In those days, pads didn't have huge expanses of glue on the back, they weren't gossamer thin and fitted to the body. They were pinned into my undies with a safety pin, and the beating belt dislodged it, and the blood went everywhere. My legs were sticky with it, and my clothes. Every item I wore had a puddle of blood through. It's very difficult to squat over the loo (we had a long drop toilet, not one with a seat) when your thighs are trembling with pain and your body's shaken with sobs, and try to get clean with one wet flannel that all too swiftly dries. You can't really take along a whole bowl of water without everyone noticing, not unless it's dark. The welts sting when the water touches them, and then the blood dries on you and it's hard to walk, fetching water and boiling it for a bath, waiting in front of everyone when you want to just hide and cry.

But none of this "would really hurt." My ex-boyfriend pursued me for years, eventually accusing me of using that night as 'just an excuse', because I knew that 'really he would never hurt me'. Really he did! I had a responsibility to myself to really listen to my stinging eyes and aching bones! It was a final warning!

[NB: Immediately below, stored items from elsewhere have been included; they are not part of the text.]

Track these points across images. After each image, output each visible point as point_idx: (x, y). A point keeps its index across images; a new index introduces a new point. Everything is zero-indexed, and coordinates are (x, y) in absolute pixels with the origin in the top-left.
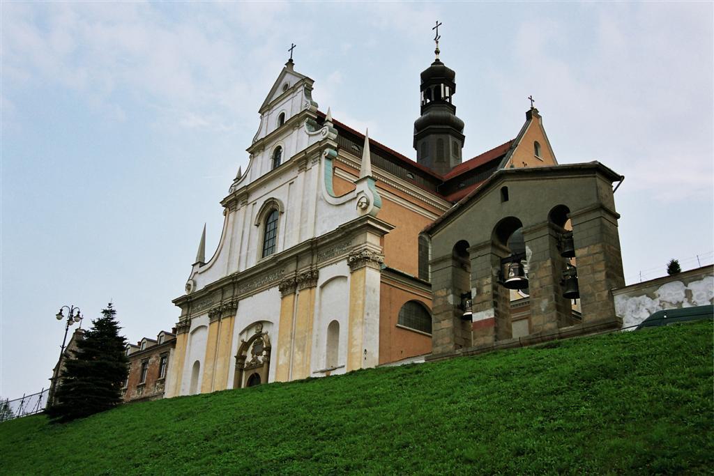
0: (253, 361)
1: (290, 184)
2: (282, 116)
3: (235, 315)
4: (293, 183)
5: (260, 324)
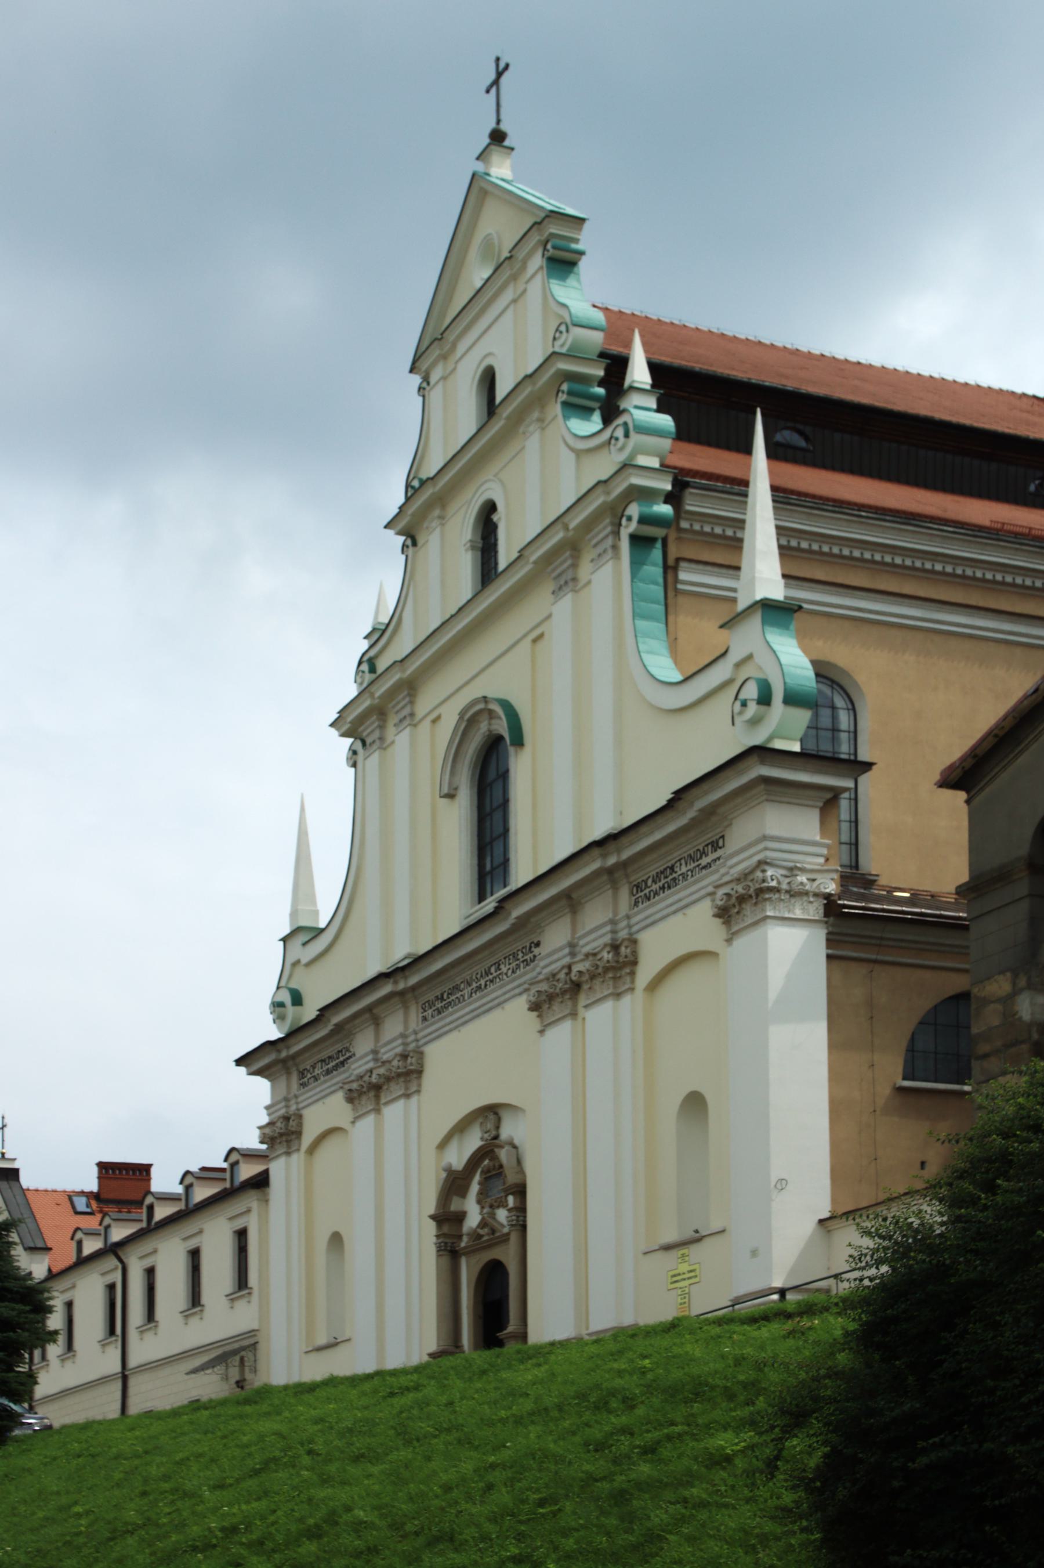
0: (483, 1224)
1: (535, 641)
2: (489, 379)
3: (418, 1091)
4: (541, 636)
5: (492, 1113)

Yet the making of a woman who would believe him, rather than her nerves, begins in such statements as my mother's, when a woman is told that her pain doesn't count.

It's just a question of mind over matter. It 'doesn't matter' if Daddy beats you, it's important as a good daughter to let him, to swallow the pain, to let yourself down into your seat for days afterwards with a gasp and dismiss that pain as just your womanly due. Because if you don't he will complain later of having been baulked of his rights. I can only imagine that's why he brought himself to bring it up. Was he swapping stories of how his day went? Was he complaining that I brought up a forbidden subject, she hadn't told me never to mention it? Maybe he asked her to reassure me, so as to clear the way for him to beat me in future. Or did he just use it to explain why he was mad?